How are the health conditions? Very good. There are no malaria, typhoid or such fevers as are induced by impure air, poor water and defective drainage. As a rule, the health of our pupils is excellent. We have a doctor on the premises.
How are the surrounding conditions—scenic and otherwise? The scenery is beautiful. (Describe the scenery). The town is three miles distant. (Describe briefly the immediate surroundings).
How is your place reached? (Describe the various railroads ' running to your vicinity).
What comprises your course of studies? (Detail them). Who are your teachers and what are their qualifications? (Detail this fully in answering).
What are your terms? (Give terms for full course and special course. Include with this living and incidental expenses).
In what special features does your school excel others? (Study this carefully for it is an important advertising argument).
How long does it require a student to take a course? (Answer fully).
How many pupils do you usually have? (Answer).
What recreations can you give pupils? (Answer in detail as this is a feature in which youngsters are interested).
When are your vacations and holidays? (Tell them).
The catalogue maker writes down all this information and whatever else he may consider important. He studies the subject again and again—adding a fresh thought here-eliminating a paragraph or sentence there, and presently he has the facts desired in complete get-at-able form.
In the meantime he has some illustrations made—usually half-tones—showing interior and exterior views of the institution.
Then he proceeds to write out in full his catalogue.
His first draft is rarely satisfactory—his second better, but still not up to the mark—the third is near perfection, and about the fourth or fifth time he feels that the letter-press is all it should be.
The pictures are worked in where they should go—the final typographical and literary touches are marked, then it goes to the printer.
At this juncture let me emphasize the importance of giving the book to A G00D PRINTER.
A poorly printed catalogue of any thing is a poor salesman. It misrepresents instead of represents.
The printing of advertising matter emanating from an educational fount of any kind should be scholarly, dignified, business-like and impressive. A poor printer cannot give such printing.

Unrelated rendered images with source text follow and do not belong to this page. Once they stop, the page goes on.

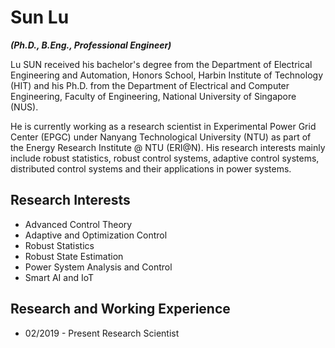 <!---
- 👋 Hi, I’m @sunluelectric
- 👀 I’m interested in ...
- 🌱 I’m currently learning ...
- 💞️ I’m looking to collaborate on ...
- 📫 How to reach me ...
--->
<!---
sunluelectric/sunluelectric is a ✨ special ✨ repository because its `README.md` (this file) appears on your GitHub profile.
You can click the Preview link to take a look at your changes.
--->

# Sun Lu 
*__(Ph.D., B.Eng., Professional Engineer)__*

Lu SUN received his bachelor's degree from the Department of Electrical Engineering and Automation, Honors School, Harbin Institute of Technology (HIT) and his Ph.D. from the Department of Electrical and Computer Engineering, Faculty of Engineering, National University of Singapore (NUS).

He is currently working as a research scientist in Experimental Power Grid Center (EPGC) under Nanyang Technological University (NTU) as part of the Energy Research Institute @ NTU (ERI@N). His research interests mainly include robust statistics, robust control systems, adaptive control systems, distributed control systems and their applications in power systems. 

## Research Interests
* Advanced Control Theory
* Adaptive and Optimization Control
* Robust Statistics
* Robust State Estimation
* Power System Analysis and Control
* Smart AI and IoT

## Research and Working Experience

* 02/2019 - Present
Research Scientist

Before the catalogue is ready, take out the vital points and compress them in one, two or three-inch ads. Write and rewrite these ads with the utmost care, for they go where every agate line is expensive and where every line counts.
The advertising for publications usually goes through advertising agents-the best course.
Having gotten through with the catalogue and advertising, the next point is the correspondence—a most important point, for few pupils come until several letters have passed.